Yargıç Ve Cumhuriyet Savcılığı Alımlarında Mülakat Sistemi Hakkında Açıklama

Uzun yıllardır Adalet Bakanlığı bürokratları ağırlıklı bir kurul tarafından yapılan yargıç ve savcı adaylığı mülakatlarına yönelik her dönem var olan şikâyetler her geçen gün daha yüksek sesle dile getirilmeye devam etmektedir. Sorun tüm yetkili kişi ve kurumlarca gayet iyi bilinmesine rağmen, yargı iktidarını ele geçirenlerce kadrolaşmaya elverişliliği nedeniyle, çözümü konusunda gerekli adımlar atılmamaktadır. Bu konuda Adalet Bakanlığı sınav yönetmeliğinin değiştirilerek, mülakatların kaldırılması ya da şeffaf şekilde bağımsız kurullar tarafından yapılması için Bakanlığa yaptığımız başvurulardan ve şaibe altındaki mülakatların iptali için açtığımız davalardan maalesef bir sonuç alınamamıştır.

En son 2015 Aralık ayı başında açıklanan yargıçlık sınavı sonuçları da göstermiştir ki; Adalet Bakanlığı tarafından yapılan yargıç adaylığı sınavlarında; adalet, şeffaflık, liyakat, özen eksiklikleri had safhadadır. Dahası, yakın görülenlere kayırmacılık ve öteki görülenlere karşı negatif ayrımcılık yapıldığı iddiaları artmıştır. Yargı erkinin niteliğini, liyakati, ehliyeti dikkate almayan, bizden/öteki mantığı ile hareket edilerek yapılan mülakatlar, siyasi iktidarın devlet yönetimindeki hareket tarzını mülakat komisyonu eliyle yargı alanına taşıdığının tanıklığını yapmakta ve yargıyı tamamen kontrol altında tutarak toplumu dizayn etmek için bir aparat olarak kullanmak isteyen siyasal anlayışın, yargıyı ne denli kuşattığının acı bir göstergesi olarak zihinlere kazınmaktadır.

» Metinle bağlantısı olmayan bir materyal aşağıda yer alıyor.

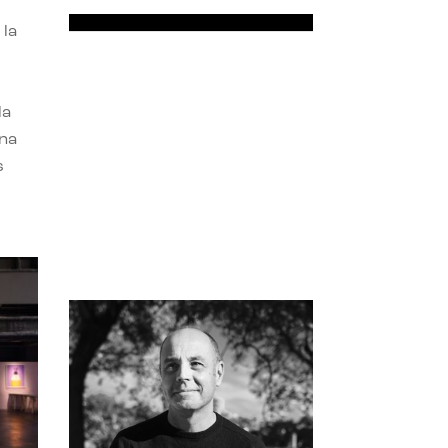
 la
la
una
s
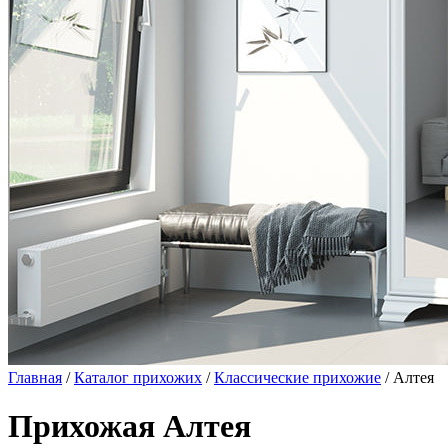
Главная
/
Каталог прихожих
/
Классические прихожие
/ Алтея
Прихожая Алтея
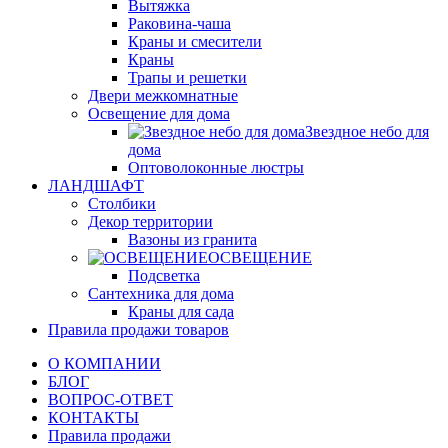
Вытяжка
Раковина-чаша
Краны и смесители
Краны
Трапы и решетки
Двери межкомнатные
Освещение для дома
Звездное небо для
дома
Оптоволоконные люстры
ЛАНДШАФТ
Столбики
Декор территории
Вазоны из гранита
ОСВЕЩЕНИЕ
Подсветка
Сантехника для дома
Краны для сада
Правила продажи товаров
О КОМПАНИИ
БЛОГ
ВОПРОС-ОТВЕТ
КОНТАКТЫ
Правила продажи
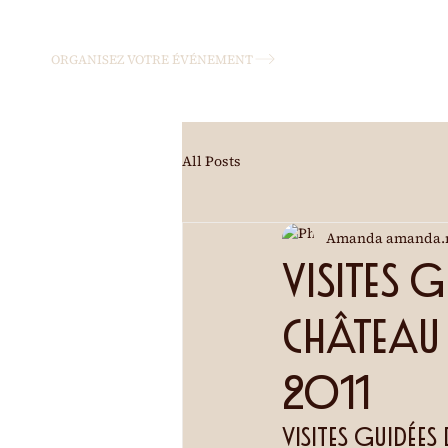
ORGANISEZ VOTRE ÉVÉNEMENT
All Posts
Amanda amanda.
Visites g
Château M
2011
Visites guidées 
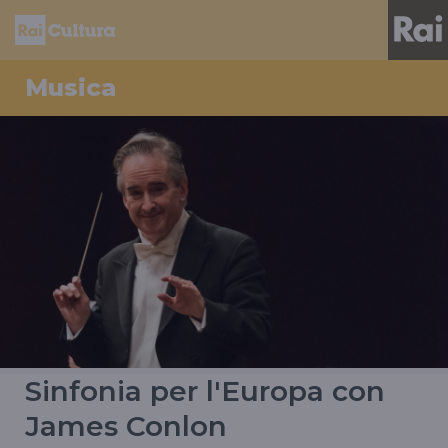
Musica
Sinfonia per l'Europa con
James Conlon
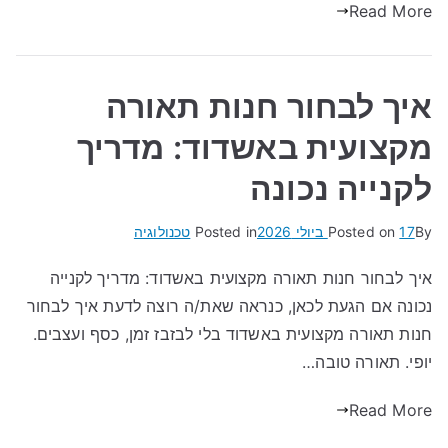
Read More
איך לבחור חנות תאורה
מקצועית באשדוד: מדריך
לקנייה נכונה
By
17 ביולי 2026
Posted on
Posted in
טכנולוגיה
איך לבחור חנות תאורה מקצועית באשדוד: מדריך לקנייה
נכונה אם הגעת לכאן, כנראה שאת/ה רוצה לדעת איך לבחור
חנות תאורה מקצועית באשדוד בלי לבזבז זמן, כסף ועצבים.
יופי. תאורה טובה…
Read More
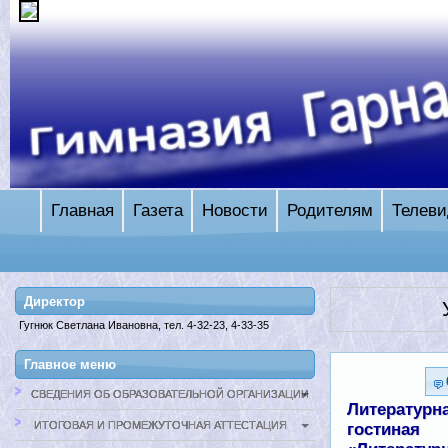
Главная
Газета
Новости
Родителям
Телеви
Директор
Гугнюк Светлана Ивановна, тел. 4-32-23, 4-33-35
Главное меню
СВЕДЕНИЯ ОБ ОБРАЗОВАТЕЛЬНОЙ ОРГАНИЗАЦИИ
Литературн
ИТОГОВАЯ И ПРОМЕЖУТОЧНАЯ АТТЕСТАЦИЯ
гостиная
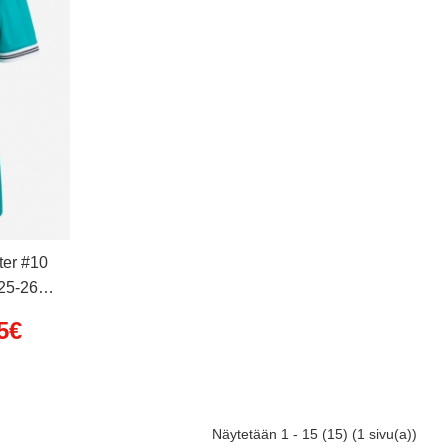
ter #10
25-26
5€
Näytetään 1 - 15 (15) (1 sivu(a))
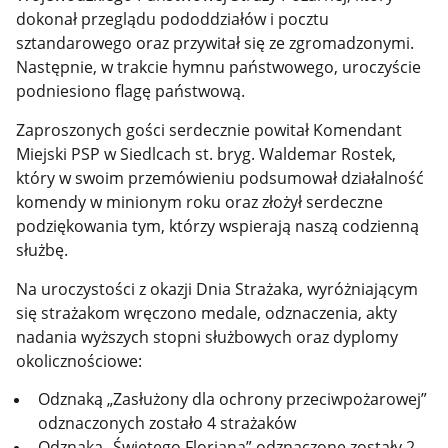
dokonał przeglądu pododdziałów i pocztu
sztandarowego oraz przywitał się ze zgromadzonymi.
Następnie, w trakcie hymnu państwowego, uroczyście
podniesiono flagę państwową.
Zaproszonych gości serdecznie powitał Komendant
Miejski PSP w Siedlcach st. bryg. Waldemar Rostek,
który w swoim przemówieniu podsumował działalność
komendy w minionym roku oraz złożył serdeczne
podziękowania tym, którzy wspierają naszą codzienną
służbę.
Na uroczystości z okazji Dnia Strażaka, wyróżniającym
się strażakom wręczono medale, odznaczenia, akty
nadania wyższych stopni służbowych oraz dyplomy
okolicznościowe:
Odznaką „Zasłużony dla ochrony przeciwpożarowej”
odznaczonych zostało 4 strażaków
Odznaką „Świętego Floriana” odznaczone zostały 2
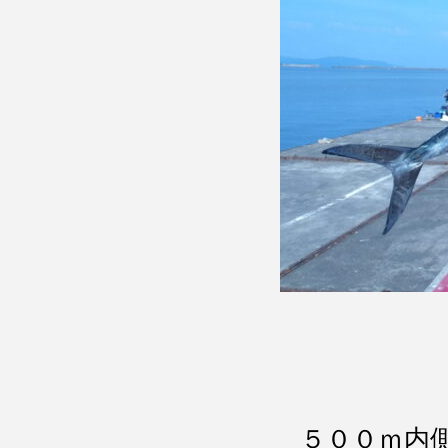
５００ｍ内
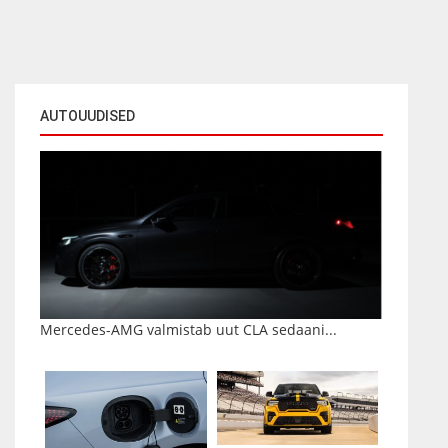
AUTOUUDISED
Mercedes-AMG valmistab uut CLA sedaani...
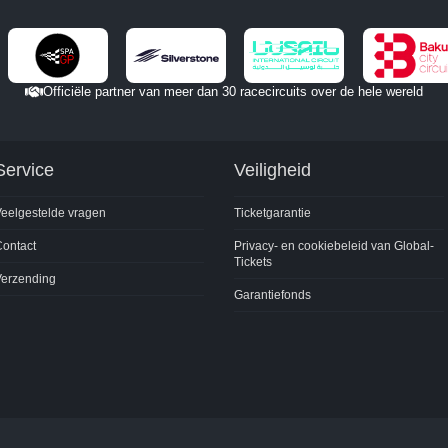
Officiële partner van meer dan 30 racecircuits over de hele wereld
Service
Veiligheid
eelgestelde vragen
Ticketgarantie
ontact
Privacy- en cookiebeleid van Global-
Tickets
Verzending
Garantiefonds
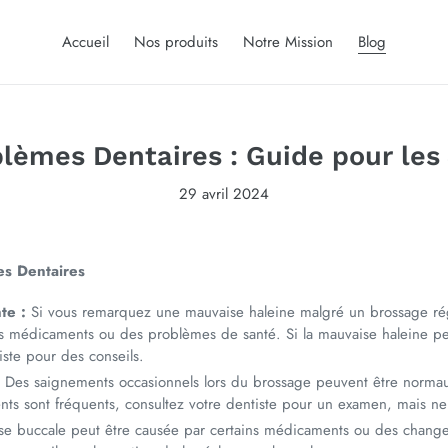
Accueil
Nos produits
Notre Mission
Blog
blèmes Dentaires : Guide pour l
29 avril 2024
es Dentaires
te :
Si vous remarquez une mauvaise haleine malgré un brossage régu
 des médicaments ou des problèmes de santé. Si la mauvaise haleine 
iste pour des conseils.
:
Des saignements occasionnels lors du brossage peuvent être normaux
ents sont fréquents, consultez votre dentiste pour un examen, mais ne
se buccale peut être causée par certains médicaments ou des chang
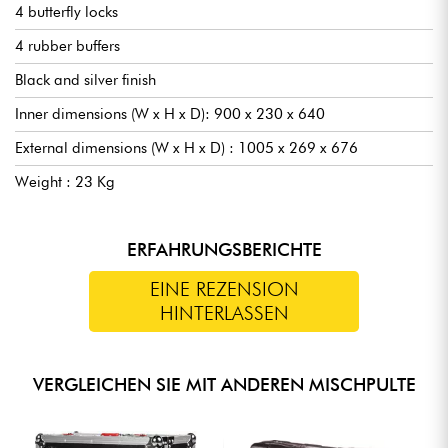
4 butterfly locks
4 rubber buffers
Black and silver finish
Inner dimensions (W x H x D): 900 x 230 x 640
External dimensions (W x H x D) : 1005 x 269 x 676
Weight : 23 Kg
ERFAHRUNGSBERICHTE
EINE REZENSION
HINTERLASSEN
VERGLEICHEN SIE MIT ANDEREN MISCHPULTE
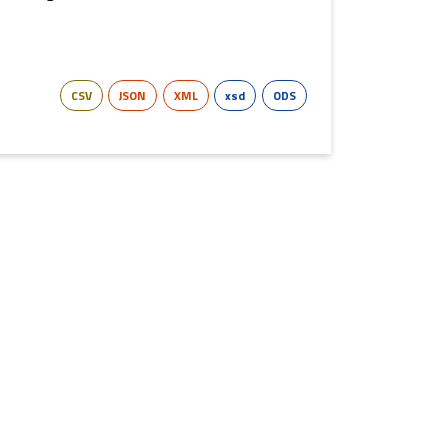
CSV
JSON
XML
xsd
ODS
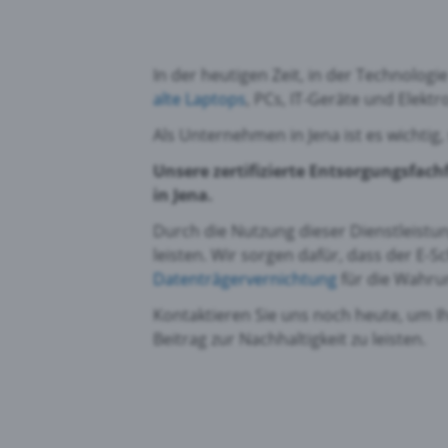
In der heutigen Zeit, in der Technologi
alte Laptops
, PCs, IT-Geräte und Elektr
Als Unternehmen in Jena ist es wichtig
Unsere zertifizierte Entsorgungsfach
in Jena.
Durch die Nutzung dieser Dienstleist
leisten. Wir sorgen dafür, dass der E
Datenträgervernichtung
für die Wahrun
Kontaktieren Sie uns noch heute, um Ih
Beitrag zur Nachhaltigkeit zu leisten.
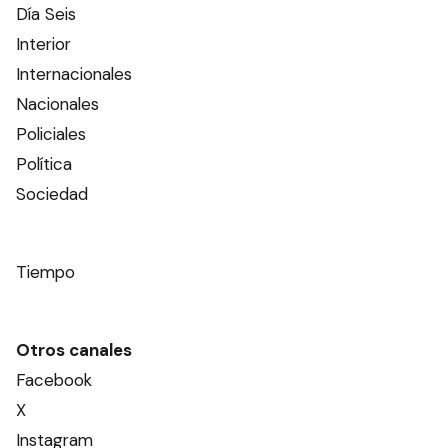
Día Seis
Interior
Internacionales
Nacionales
Policiales
Política
Sociedad
Tiempo
Otros canales
Facebook
X
Instagram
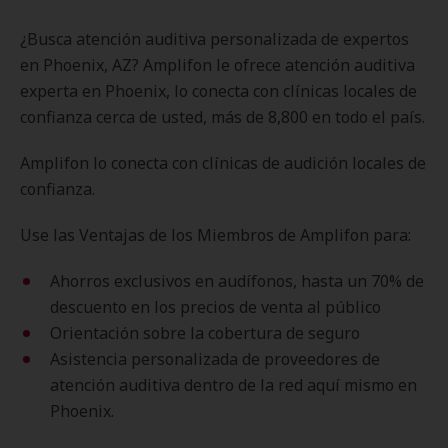
¿Busca atención auditiva personalizada de expertos
en Phoenix, AZ? Amplifon le ofrece atención auditiva
experta en Phoenix, lo conecta con clínicas locales de
confianza cerca de usted, más de 8,800 en todo el país.
Amplifon lo conecta con clínicas de audición locales de
confianza.
Use las Ventajas de los Miembros de Amplifon para:
Ahorros exclusivos en audífonos, hasta un 70% de
descuento en los precios de venta al público
Orientación sobre la cobertura de seguro
Asistencia personalizada de proveedores de
atención auditiva dentro de la red aquí mismo en
Phoenix.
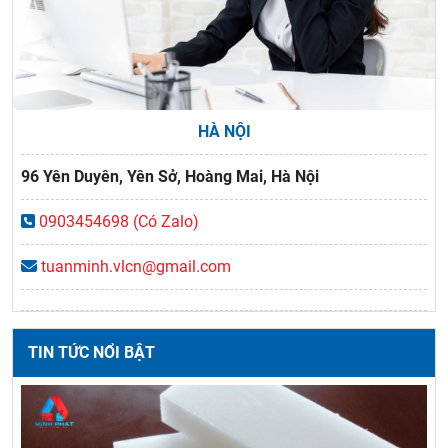
HÀ NỘI
96 Yên Duyên, Yên Sở, Hoàng Mai, Hà Nội
0903454698 (Có Zalo)
tuanminh.vlcn@gmail.com
TIN TỨC NỔI BẬT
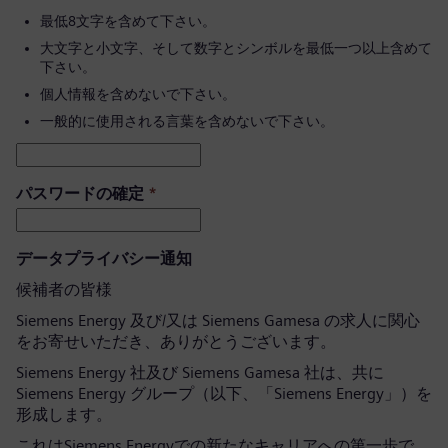
最低8文字を含めて下さい。
大文字と小文字、そして数字とシンボルを最低一つ以上含めて
下さい。
個人情報を含めないで下さい。
一般的に使用される言葉を含めないで下さい。
パスワードの確定
*
データプライバシー通知
候補者の皆様
Siemens Energy 及び/又は Siemens Gamesa の求人に関心
をお寄せいただき、ありがとうございます。
Siemens Energy 社及び Siemens Gamesa 社は、共に
Siemens Energy グループ（以下、「Siemens Energy」）を
形成します。
これはSiemens Energyでの新たなキャリアへの第一歩で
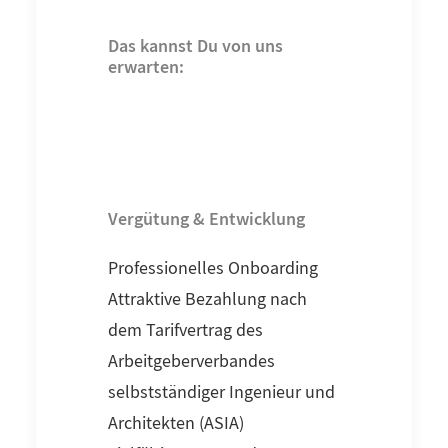
Das kannst Du von uns
erwarten:
Vergütung & Entwicklung
Professionelles Onboarding
Attraktive Bezahlung nach
dem Tarifvertrag des
Arbeitgeberverbandes
selbstständiger Ingenieur und
Architekten (ASIA)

Bize ulaşan şikâyet pek çok olmakla birlikte birkaç örnek vermek gerekirse; YARSAV üyesi bir Cumhuriyet Savcısı, Adli Yargı Hâkimliği yazılı sınavına giren kızının, 90 üzeri puan alarak, 9000 aday arasında 71. olduğu halde, mülakat sonucunda başarısız sayılarak elendiğini açıklamıştır.

Bir başka aday, yazılı sınavda 86 puan almasına, İngiltere’nin en iyi üçüncü, dünyanın ise en iyi elli üniversitesi içerisinde sayılan üniversitelerden birinde ceza hukuku alanında yüksek lisans yapmasına, hukuk fakültesini birincilikle bitirmesine rağmen, mülakat sınavında elendiğini bildirmiştir.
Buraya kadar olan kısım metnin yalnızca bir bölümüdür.